CHECK YOUR UNDERSTANDING =
1. Answer these questions from the passage on Ruskin Bond.
(a) Which prize did The Room on the Roof win, and in what year?
(b) What did Bond pay for with the advance money from that book?
(c) In what year did he receive the Padma Shri?
2. Reproduce the part of the passage on Ruskin Bond between "The Indian Council" and "since 1964.", inclusive.

┌─ PASSAGE TO READ

After his high school education he spent four years in England. In London he started writing
his first novel, The Room on the Roof, the semi-autobiographical story of the orphaned Anglo-
Indian boy Rusty. It won the 1957 John Llewellyn Rhys prize, awarded to a British Commonwealth
writer under 30. Bond used the advance money from the book to pay the sea passage to
Bombay. He worked for some years as a journalist in Delhi and Dehradun. Since 1963 he has
lived as a freelance writer in Mussoorie, a town in the Himalayan foothills. He wrote Vagrants
in the Valley, as a sequel to The Room on the Roof. These two novels were published in one
volume by Penguin India in 1993. The following year a collection of his non-fiction writings,
The Best Of Ruskin Bond was published by Penguin India. His interest in the paranormal led
him to write popular titles such as Ghost Stories from the Raj, A Season of Ghosts, A Face in the
Dark and Other Hauntings.
The Indian Council for Child Education recognised his pioneering role in the growth of children’s
literature in India, and awarded him the Sahitya Academi Award in 1992 for Our Trees Still
Grow in Dehra. He received the Padma Shri in 1999.
Media-shy, he currently lives in Landour, Mussoorie’s Ivy Cottage, which has been his home
since 1964.

└─
┌─ SUPPLIED MATERIAL

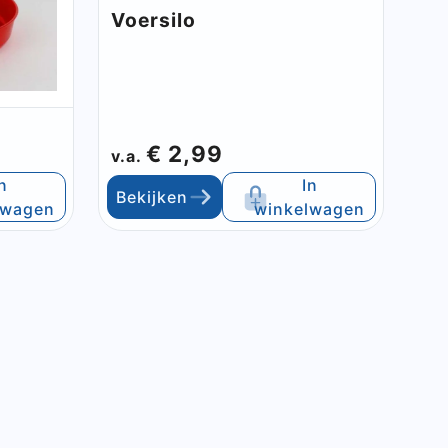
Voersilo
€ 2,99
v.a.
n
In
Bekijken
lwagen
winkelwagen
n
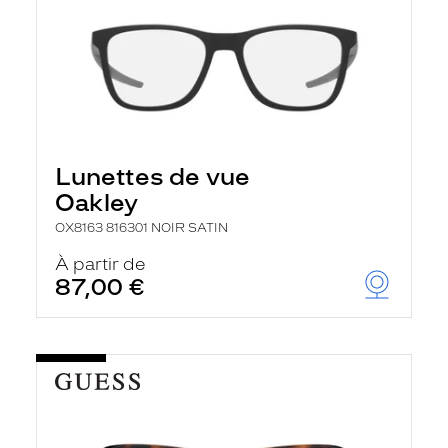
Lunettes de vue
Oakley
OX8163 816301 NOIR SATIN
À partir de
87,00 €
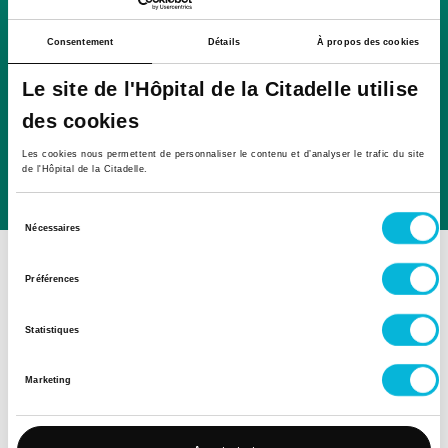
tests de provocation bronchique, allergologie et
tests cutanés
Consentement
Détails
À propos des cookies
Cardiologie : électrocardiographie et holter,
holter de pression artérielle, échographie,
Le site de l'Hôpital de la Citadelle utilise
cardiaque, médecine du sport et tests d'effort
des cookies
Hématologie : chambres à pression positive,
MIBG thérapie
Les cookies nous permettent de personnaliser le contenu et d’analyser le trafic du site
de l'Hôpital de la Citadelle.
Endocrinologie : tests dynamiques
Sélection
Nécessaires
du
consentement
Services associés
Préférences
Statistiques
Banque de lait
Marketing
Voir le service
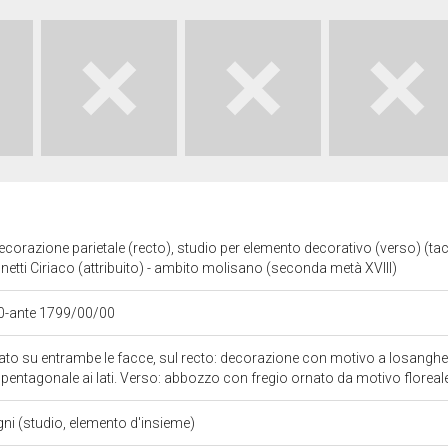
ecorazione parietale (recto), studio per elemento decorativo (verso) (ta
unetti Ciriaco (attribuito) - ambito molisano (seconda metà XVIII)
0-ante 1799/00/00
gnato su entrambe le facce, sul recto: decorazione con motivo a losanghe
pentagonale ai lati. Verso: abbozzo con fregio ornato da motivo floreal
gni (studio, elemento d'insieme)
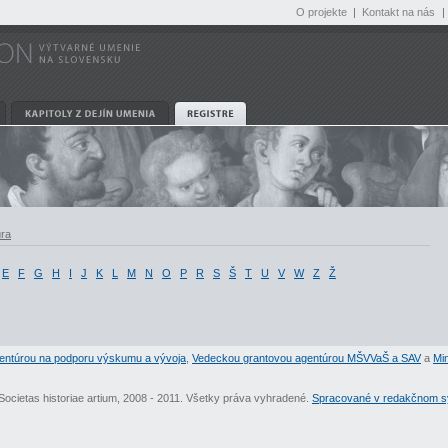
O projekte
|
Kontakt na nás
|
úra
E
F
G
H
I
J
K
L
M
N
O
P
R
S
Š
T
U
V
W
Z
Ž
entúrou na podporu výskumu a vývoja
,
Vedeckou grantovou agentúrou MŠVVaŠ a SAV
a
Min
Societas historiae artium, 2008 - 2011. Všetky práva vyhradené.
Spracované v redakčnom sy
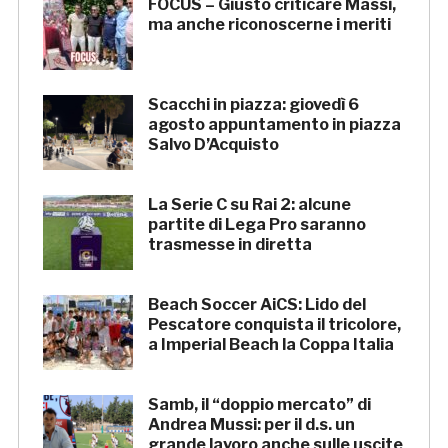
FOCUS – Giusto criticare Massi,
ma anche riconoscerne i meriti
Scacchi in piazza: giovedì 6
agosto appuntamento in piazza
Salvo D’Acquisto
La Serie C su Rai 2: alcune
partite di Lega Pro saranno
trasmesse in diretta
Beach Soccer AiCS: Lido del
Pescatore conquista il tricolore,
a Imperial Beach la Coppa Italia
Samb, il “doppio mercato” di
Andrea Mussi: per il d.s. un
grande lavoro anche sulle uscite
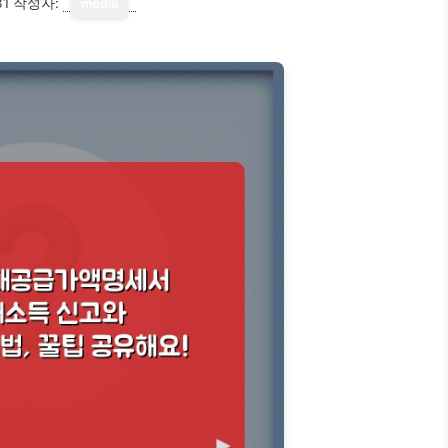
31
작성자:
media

└─
┌─ SUPPLIED MATERIAL

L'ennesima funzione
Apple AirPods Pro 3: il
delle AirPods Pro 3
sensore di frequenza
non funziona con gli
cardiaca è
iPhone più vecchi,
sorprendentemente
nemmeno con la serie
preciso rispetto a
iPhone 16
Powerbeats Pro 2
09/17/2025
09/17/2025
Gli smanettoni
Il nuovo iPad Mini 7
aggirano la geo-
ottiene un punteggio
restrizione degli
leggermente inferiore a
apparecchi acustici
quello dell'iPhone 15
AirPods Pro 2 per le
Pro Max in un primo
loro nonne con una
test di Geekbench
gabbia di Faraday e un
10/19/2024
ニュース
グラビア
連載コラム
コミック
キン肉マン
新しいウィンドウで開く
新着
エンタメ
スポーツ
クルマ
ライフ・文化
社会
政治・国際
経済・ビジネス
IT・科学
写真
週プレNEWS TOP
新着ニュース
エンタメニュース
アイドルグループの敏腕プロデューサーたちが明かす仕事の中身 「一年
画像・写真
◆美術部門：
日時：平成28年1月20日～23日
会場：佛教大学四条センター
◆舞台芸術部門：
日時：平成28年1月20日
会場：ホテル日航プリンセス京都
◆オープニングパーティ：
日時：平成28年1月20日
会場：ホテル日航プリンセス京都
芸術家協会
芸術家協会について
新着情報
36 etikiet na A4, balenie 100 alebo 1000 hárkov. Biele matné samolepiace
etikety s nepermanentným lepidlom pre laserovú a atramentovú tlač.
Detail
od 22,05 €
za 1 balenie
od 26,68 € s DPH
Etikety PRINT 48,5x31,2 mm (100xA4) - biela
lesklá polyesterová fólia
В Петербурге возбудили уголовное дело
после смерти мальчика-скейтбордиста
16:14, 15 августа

└─
┌─ SUPPLIED MATERIAL

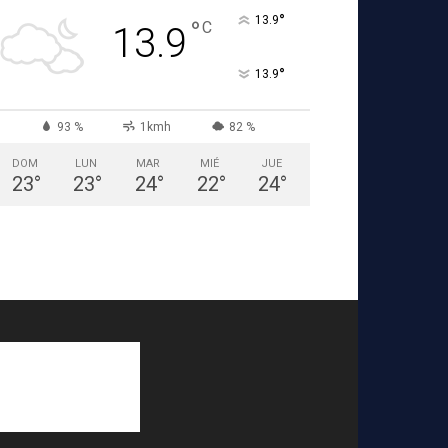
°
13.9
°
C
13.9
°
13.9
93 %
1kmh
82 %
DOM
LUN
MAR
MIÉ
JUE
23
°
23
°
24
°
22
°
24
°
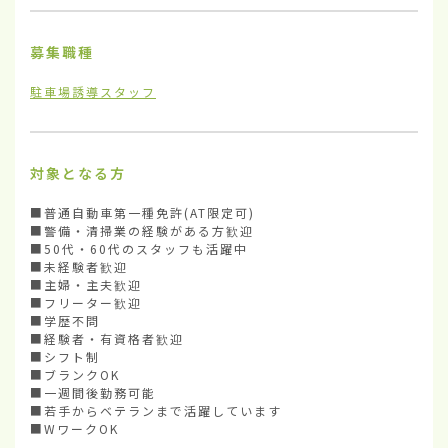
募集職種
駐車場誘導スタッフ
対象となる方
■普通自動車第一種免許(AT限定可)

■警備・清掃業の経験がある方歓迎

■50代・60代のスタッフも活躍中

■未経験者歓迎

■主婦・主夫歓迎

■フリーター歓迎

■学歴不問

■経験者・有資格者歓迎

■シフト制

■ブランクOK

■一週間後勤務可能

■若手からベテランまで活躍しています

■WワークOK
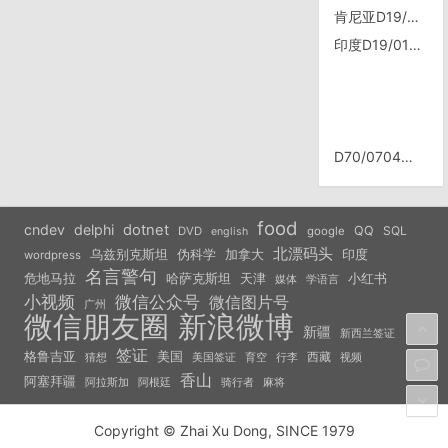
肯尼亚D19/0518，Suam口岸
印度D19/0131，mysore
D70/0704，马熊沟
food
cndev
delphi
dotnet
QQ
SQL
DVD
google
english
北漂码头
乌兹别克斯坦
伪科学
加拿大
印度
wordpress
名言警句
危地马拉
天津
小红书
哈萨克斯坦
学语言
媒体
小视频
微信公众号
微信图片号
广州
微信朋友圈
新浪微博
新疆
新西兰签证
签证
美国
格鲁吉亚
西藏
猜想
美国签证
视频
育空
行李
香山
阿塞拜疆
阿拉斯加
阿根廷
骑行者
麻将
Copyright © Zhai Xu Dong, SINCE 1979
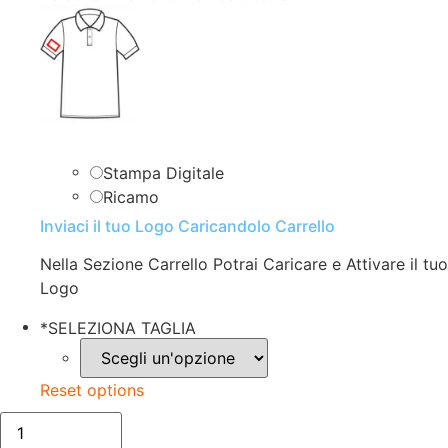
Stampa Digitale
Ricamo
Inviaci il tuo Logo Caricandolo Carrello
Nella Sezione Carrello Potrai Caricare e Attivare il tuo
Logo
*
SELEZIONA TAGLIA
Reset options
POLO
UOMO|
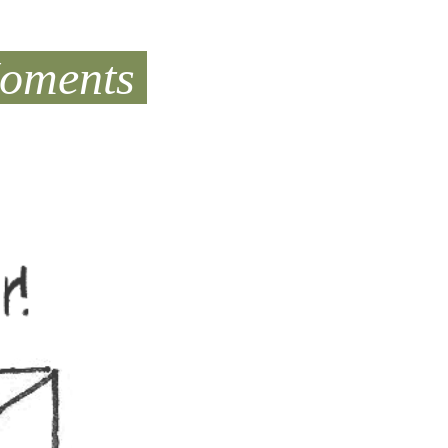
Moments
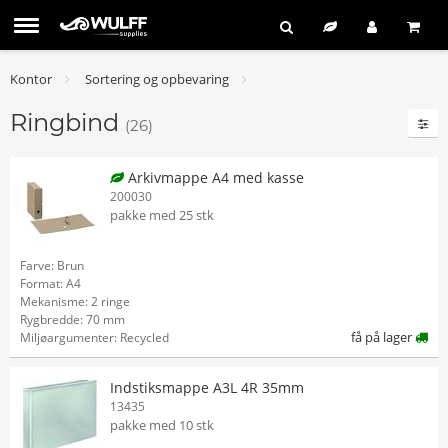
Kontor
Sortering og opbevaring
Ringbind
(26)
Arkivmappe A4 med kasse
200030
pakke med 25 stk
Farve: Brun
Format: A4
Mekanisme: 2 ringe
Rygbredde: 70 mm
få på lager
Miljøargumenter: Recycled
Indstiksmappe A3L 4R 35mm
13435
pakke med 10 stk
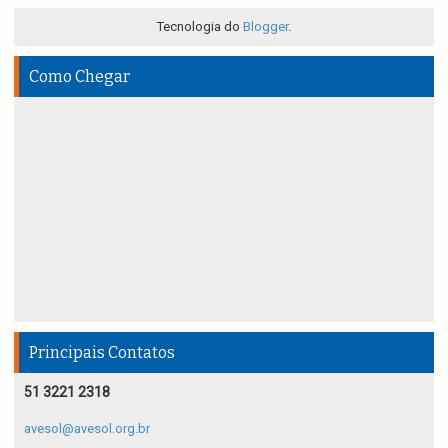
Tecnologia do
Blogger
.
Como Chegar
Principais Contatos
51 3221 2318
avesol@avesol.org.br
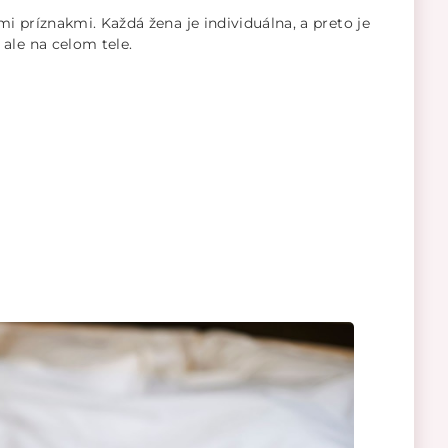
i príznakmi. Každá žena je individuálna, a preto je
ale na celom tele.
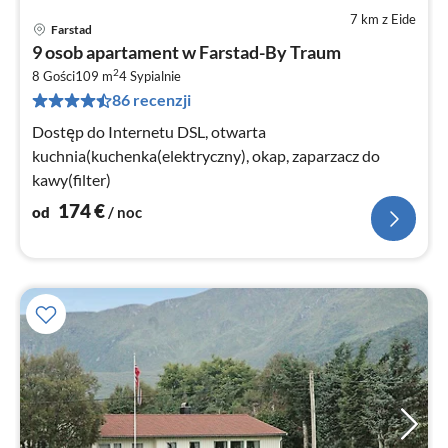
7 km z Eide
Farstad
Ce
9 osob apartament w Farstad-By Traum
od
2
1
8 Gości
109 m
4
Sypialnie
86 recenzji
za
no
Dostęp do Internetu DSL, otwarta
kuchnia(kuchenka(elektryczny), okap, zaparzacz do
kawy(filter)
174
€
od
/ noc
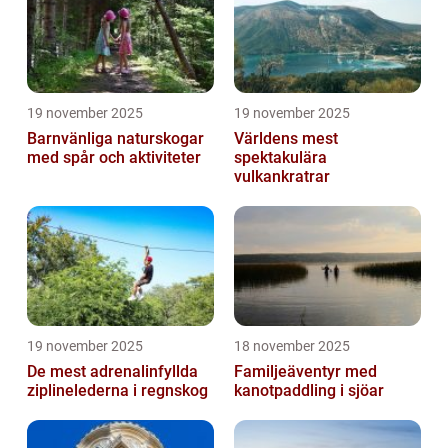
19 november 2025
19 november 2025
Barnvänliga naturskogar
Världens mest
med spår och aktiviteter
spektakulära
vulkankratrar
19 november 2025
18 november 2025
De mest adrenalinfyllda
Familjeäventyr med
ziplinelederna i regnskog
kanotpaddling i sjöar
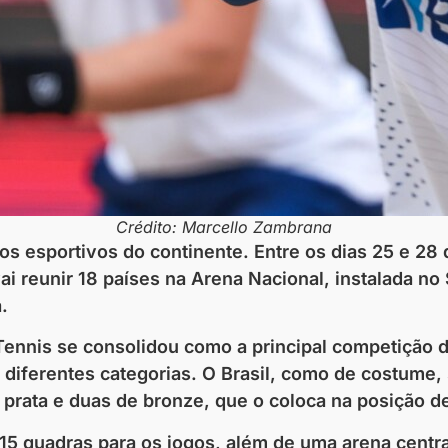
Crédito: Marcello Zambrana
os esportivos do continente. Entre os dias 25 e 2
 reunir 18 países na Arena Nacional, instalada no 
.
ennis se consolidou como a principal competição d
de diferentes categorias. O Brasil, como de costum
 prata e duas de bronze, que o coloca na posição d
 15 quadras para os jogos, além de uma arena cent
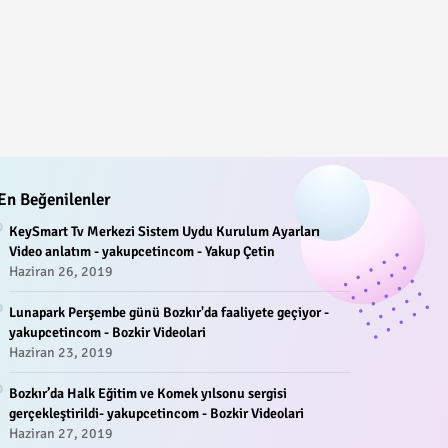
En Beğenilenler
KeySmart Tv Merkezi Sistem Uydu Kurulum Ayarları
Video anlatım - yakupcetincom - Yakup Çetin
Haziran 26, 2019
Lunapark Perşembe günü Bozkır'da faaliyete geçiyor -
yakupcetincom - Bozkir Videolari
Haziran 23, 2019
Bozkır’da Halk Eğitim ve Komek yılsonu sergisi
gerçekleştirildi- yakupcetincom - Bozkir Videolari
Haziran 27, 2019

└─

ANSWERS TO THE PROBLEMS =
1.
(a) The John Llewellyn Rhys prize, in 1957.
(b) The sea passage to Bombay.
(c) 1999.

2.
The Indian Council for Child Education recognised his pioneering role in the growth of children’s
literature in India, and awarded him the Sahitya Academi Award in 1992 for Our Trees Still
Grow in Dehra. He received the Padma Shri in 1999.
Media-shy, he currently lives in Landour, Mussoorie’s Ivy Cottage, which has been his home
since 1964.